__Permintaan Tertulis__: Menurut tulisan di bawah tentang mimpi atau impian, cita-cita apa yang tertulis pada biodata di buku diary zaman sekolah dasar?

__Kutipan Dokumen__:

Selasa, 12 April 2016

Mimpi atau Impian (part 1)

Tentang mimpi atau impian. Saya tidak tahu keduanya sama atau tidak. 
Baiklah saya akan 'gugling' dulu.
Ketika saya mengetik kata mimpi, di halaman pertama mayoritas mengartikan mimpi adalah sesuatu yang tidak nyata, ada istilah bunga tidur, juga ada yang mengatakan pengalaman alam bawah sadar. Saya tidak akan meneruskan mencari istilah bunga tidur ataupun alam bawah sadar, mungkin lain kali.
Sedangkan ketika kata impian yang dicari, di halaman pertama mayoritas mengartikan bahwa impian adalah harapan.
Baik, saya akan jujur. Kenapa saya memberikan prolog dengan mencari arti kata mimpi dan impian, karena saya belum pernah membuat 'dream list'. Ya, sepertinya saya perlu mendapat ceramah dan kuliah motivasi selama satu semester.
Pertanyaan yang sering diajukan ketika kecil, apa cita-citamu?. Saya tidak begitu ingat jawaban apa yang selalu saya berikan, saya hanya ingat pernah melihat sesuatu di buku diary jaman sekolah dasar dulu. Dalam buku diary itu ada biodata saya dan tertulis 'cita-cita : pegawai bank'.
Memori saya kembali berputar ke masa itu. Saat sekolah menganjurkan siswanya untuk rajin menabung, salah satu bank swasta menawarkan produk tabungan junior dengan nominal setoran seribu rupiah. Tanpa pikir panjang saya membuka tabungan itu dengan setoran awal sepuluh ribu. Bulan pertama saya sangat rajin ke bank dengan membawa uang recehan. Saat itu saya terkagum melihat ibu-ibu pegawai teller yang duduk di balik meja. Saat itu, saat ini TIDAK.

__Bahan__:
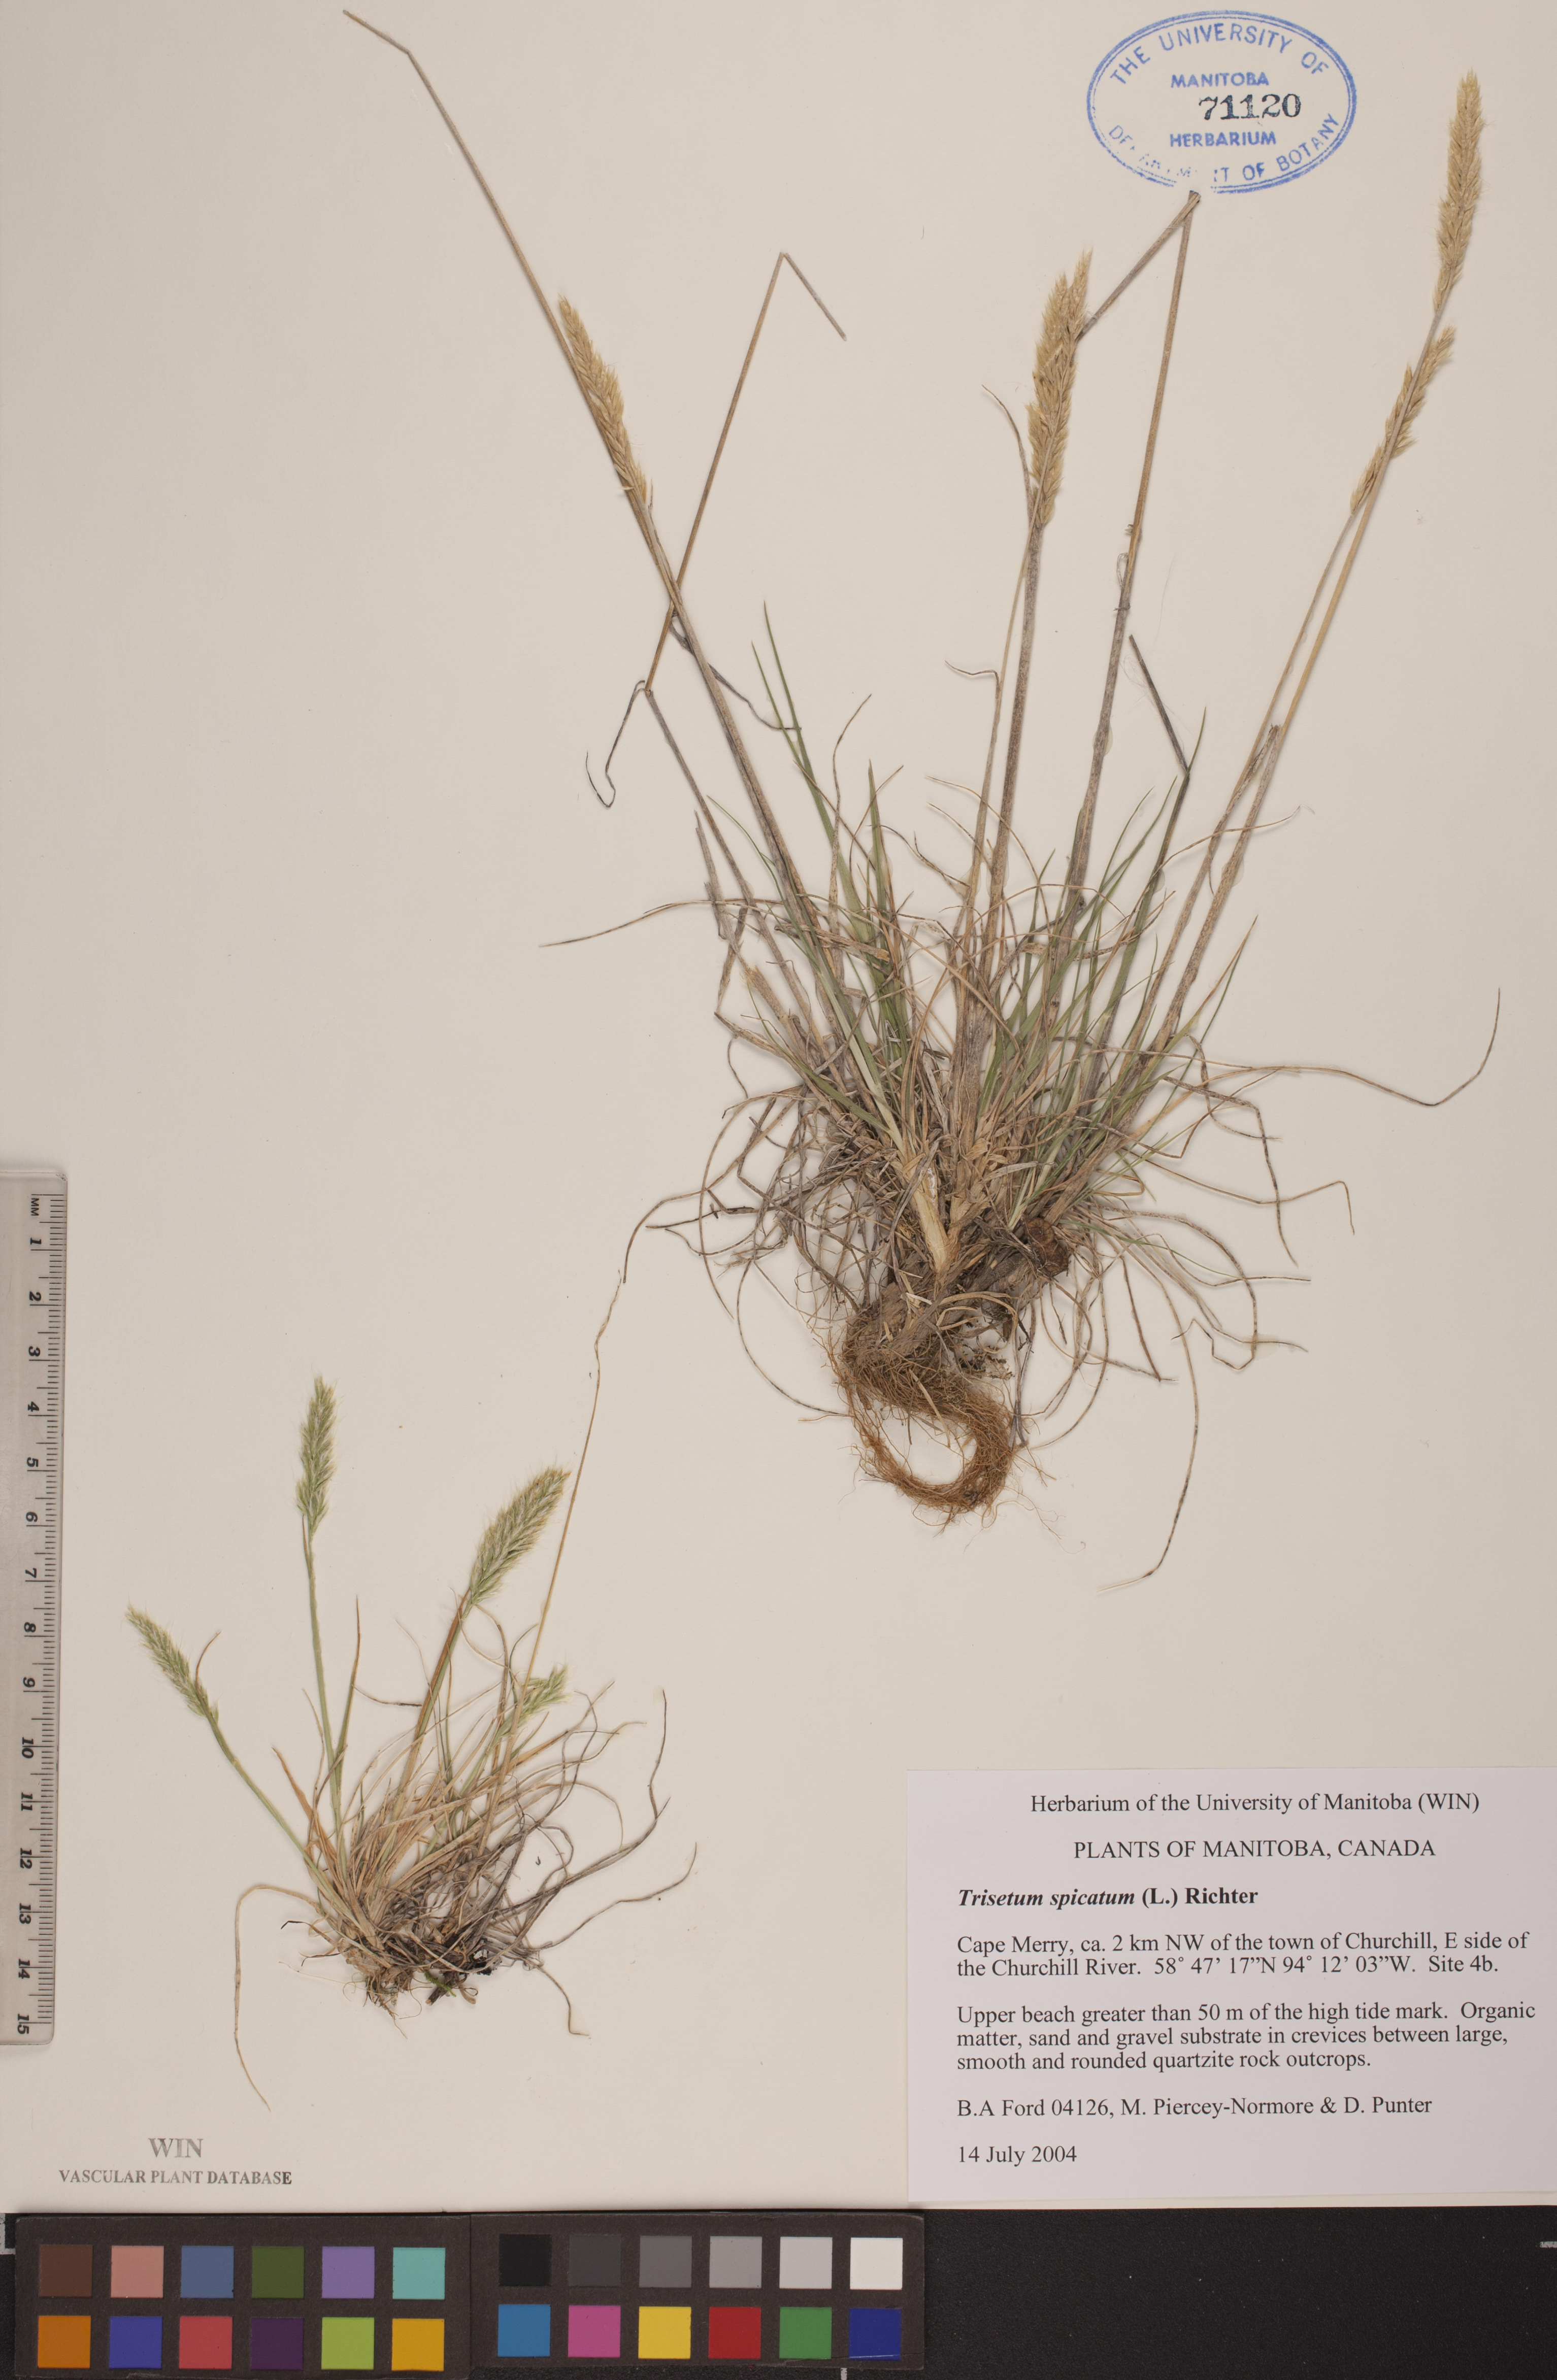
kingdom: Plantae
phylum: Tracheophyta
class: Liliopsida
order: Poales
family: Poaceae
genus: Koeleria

---

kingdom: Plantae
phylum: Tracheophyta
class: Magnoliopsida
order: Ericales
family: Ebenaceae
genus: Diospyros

* * *

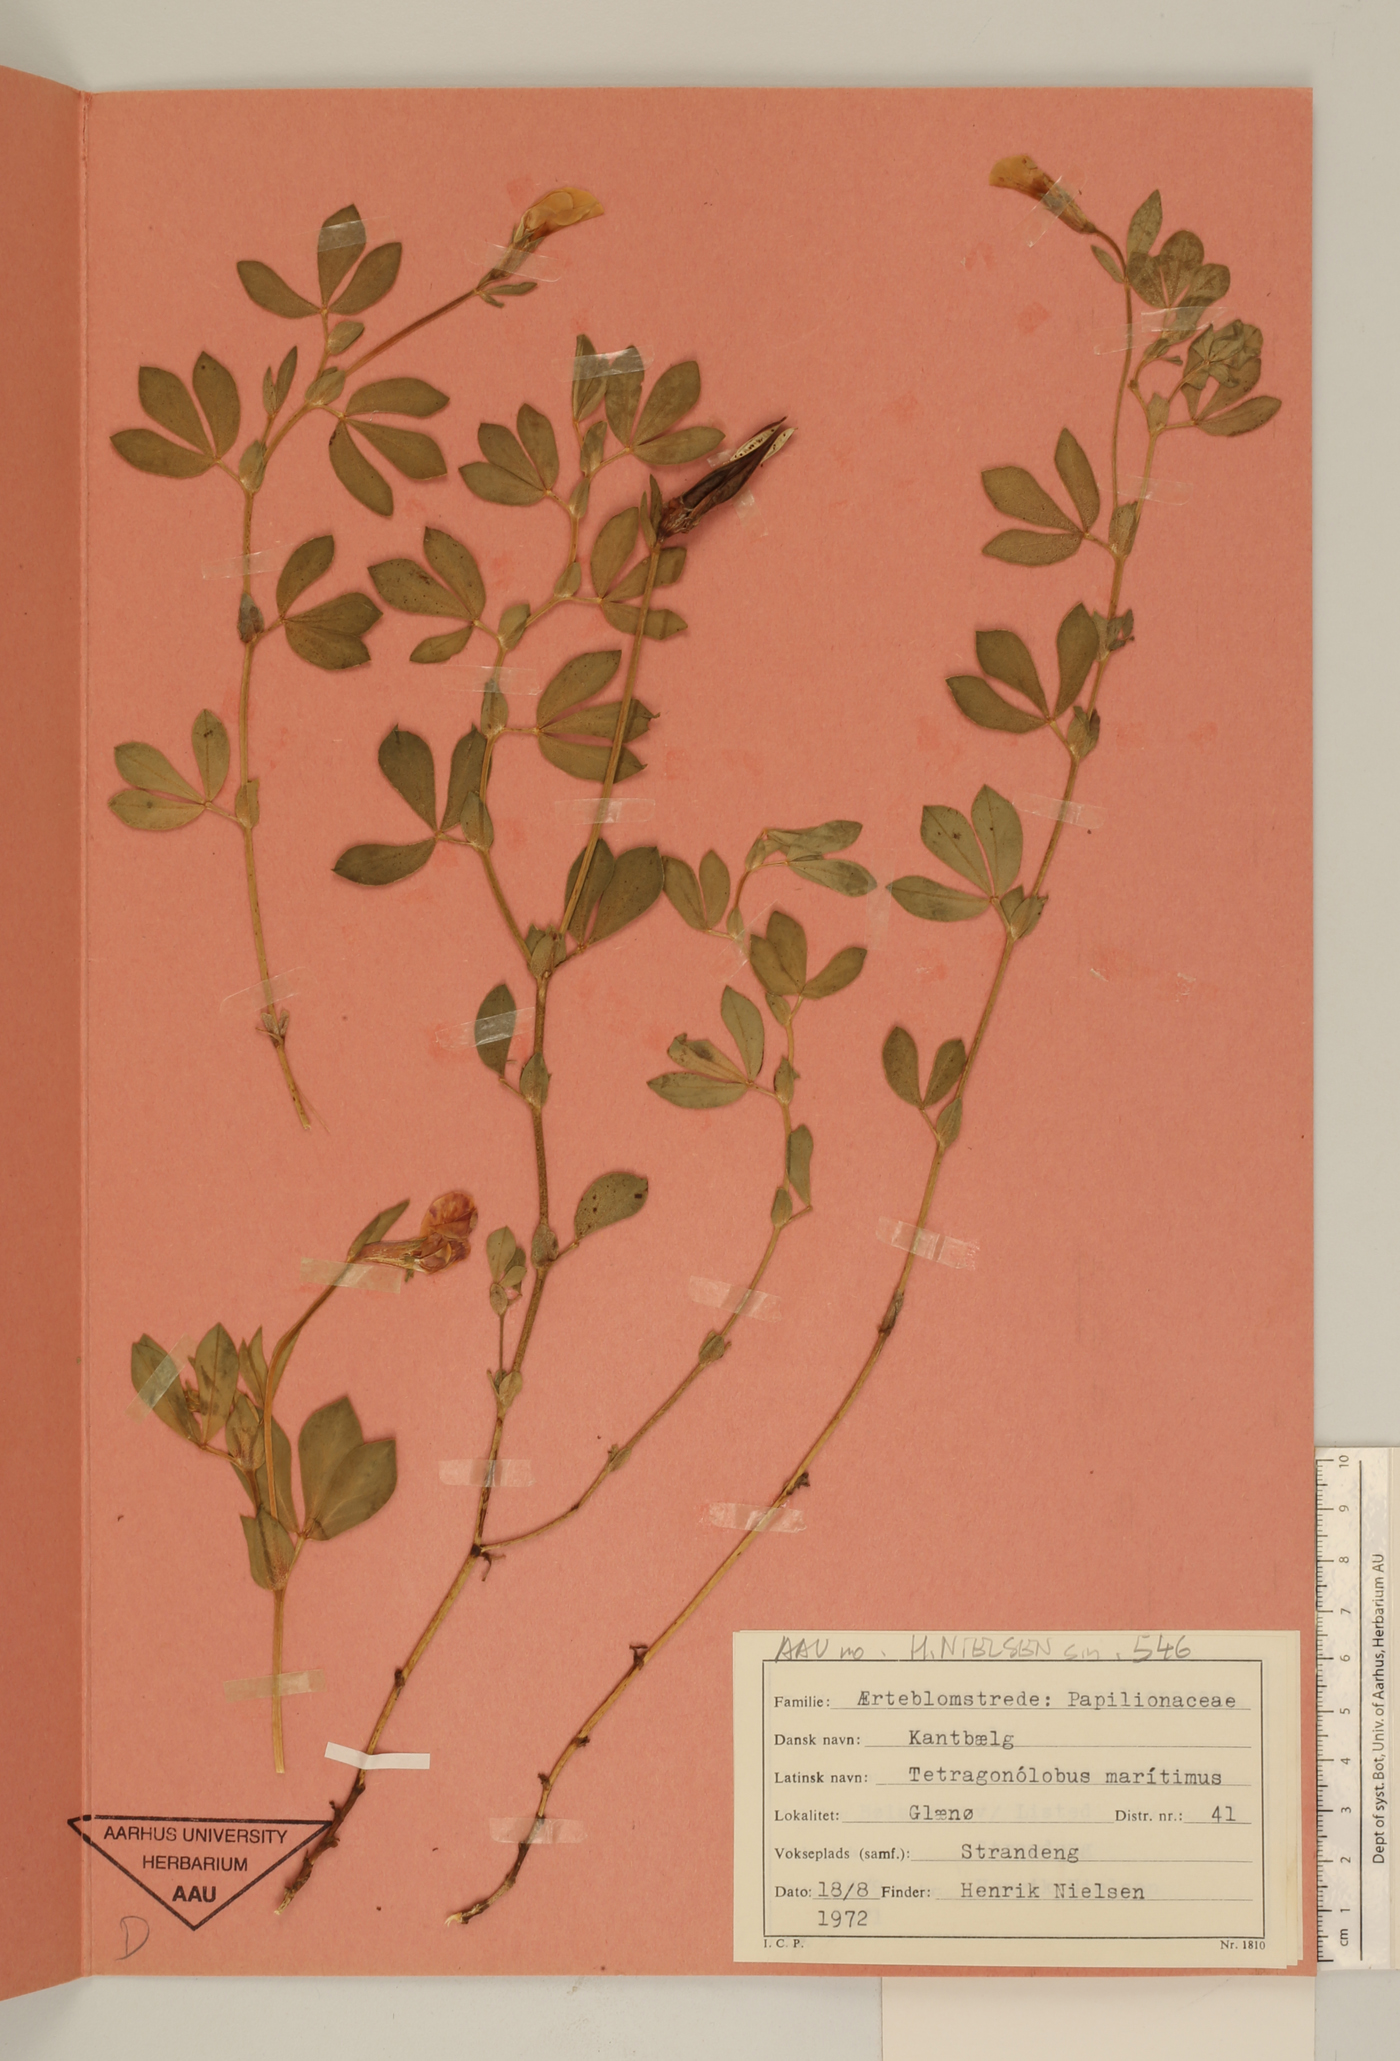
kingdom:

__Jawaban Tertulis__: Cita-cita yang tertulis adalah pegawai bank.